▶ What is expected: Every line containing the word "jump" is to be copied from the data below.

▶ Given information:
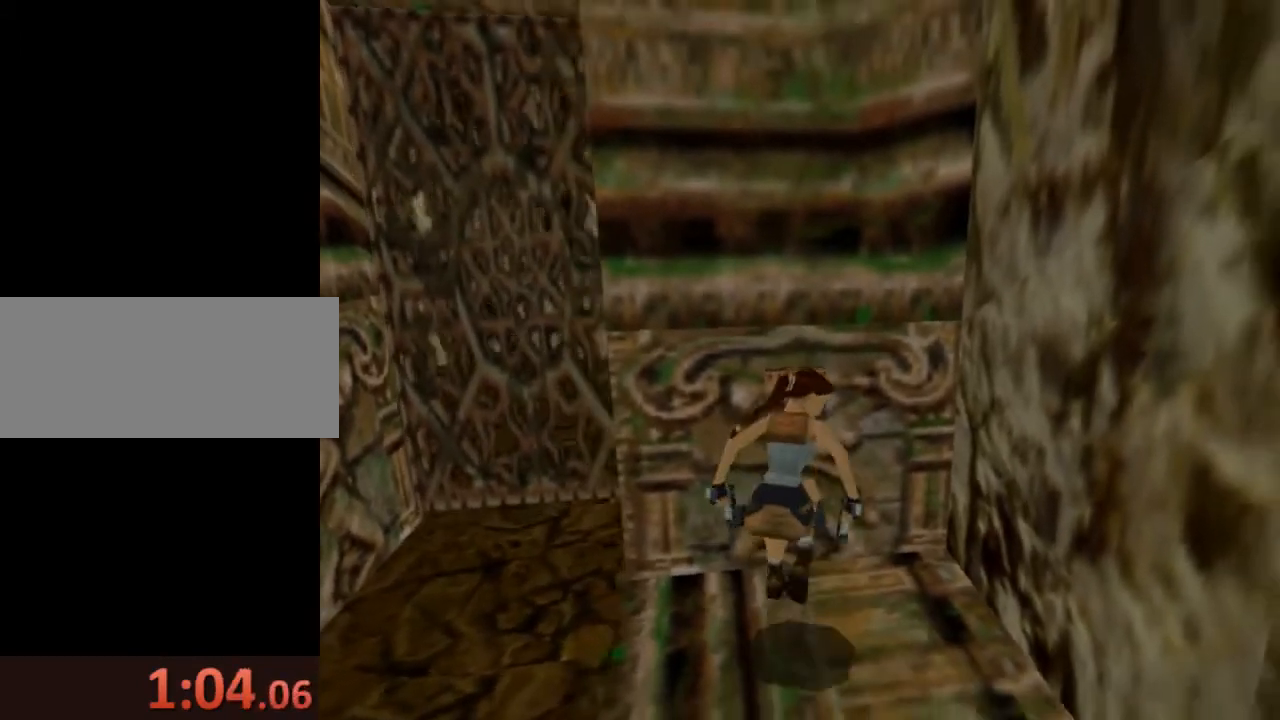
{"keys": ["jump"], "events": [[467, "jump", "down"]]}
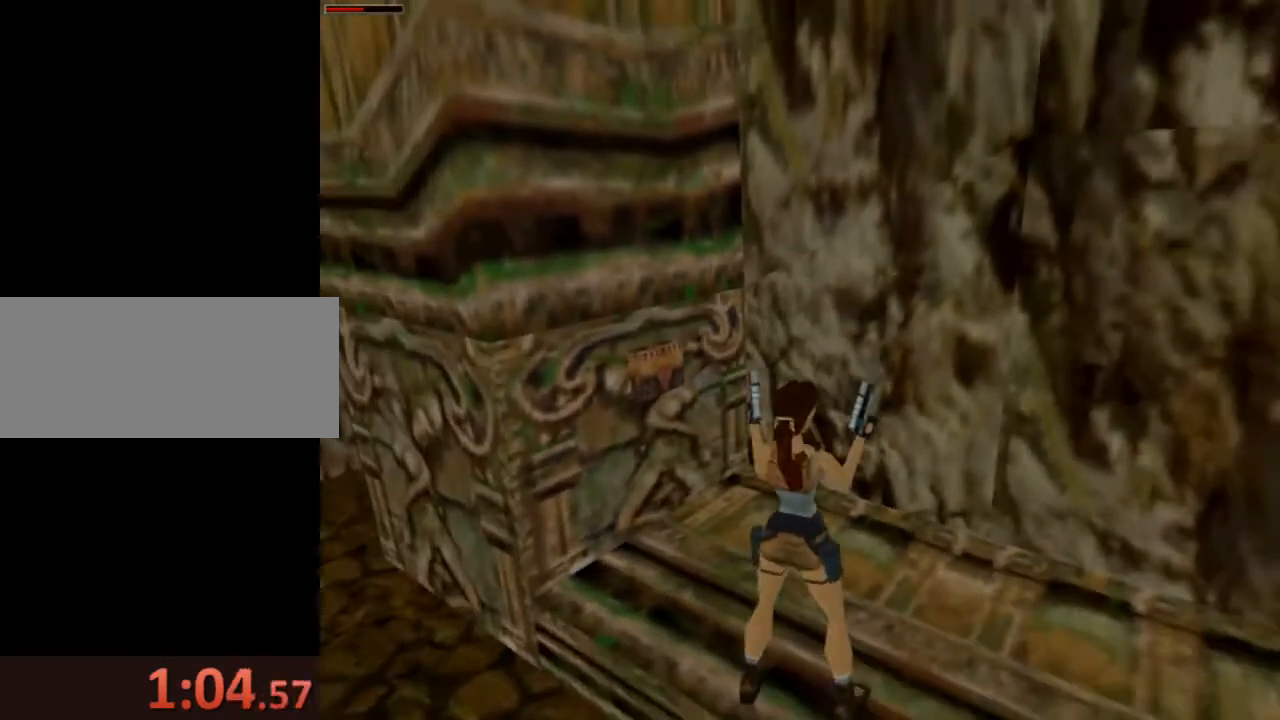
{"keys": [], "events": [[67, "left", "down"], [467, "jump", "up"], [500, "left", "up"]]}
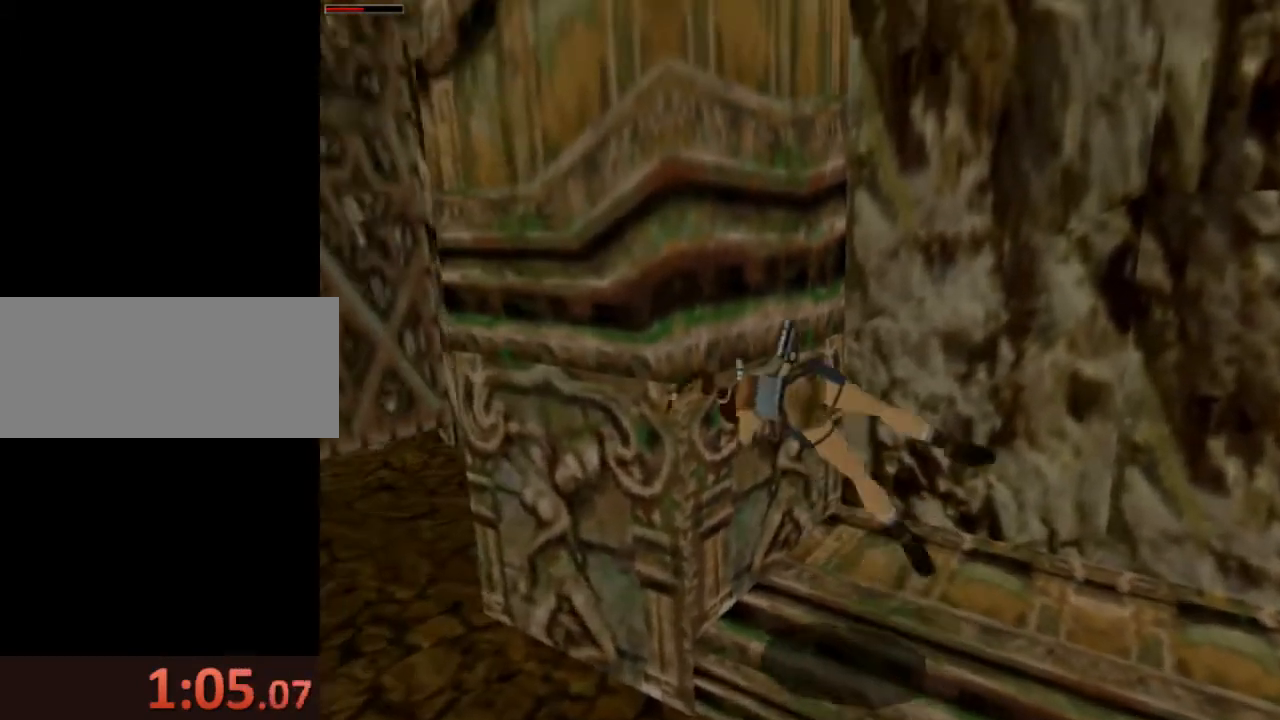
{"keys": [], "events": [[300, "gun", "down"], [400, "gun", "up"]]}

▶ Response to the exercise:
{"keys": ["jump"], "events": [[467, "jump", "down"]]}
{"keys": [], "events": [[67, "left", "down"], [467, "jump", "up"], [500, "left", "up"]]}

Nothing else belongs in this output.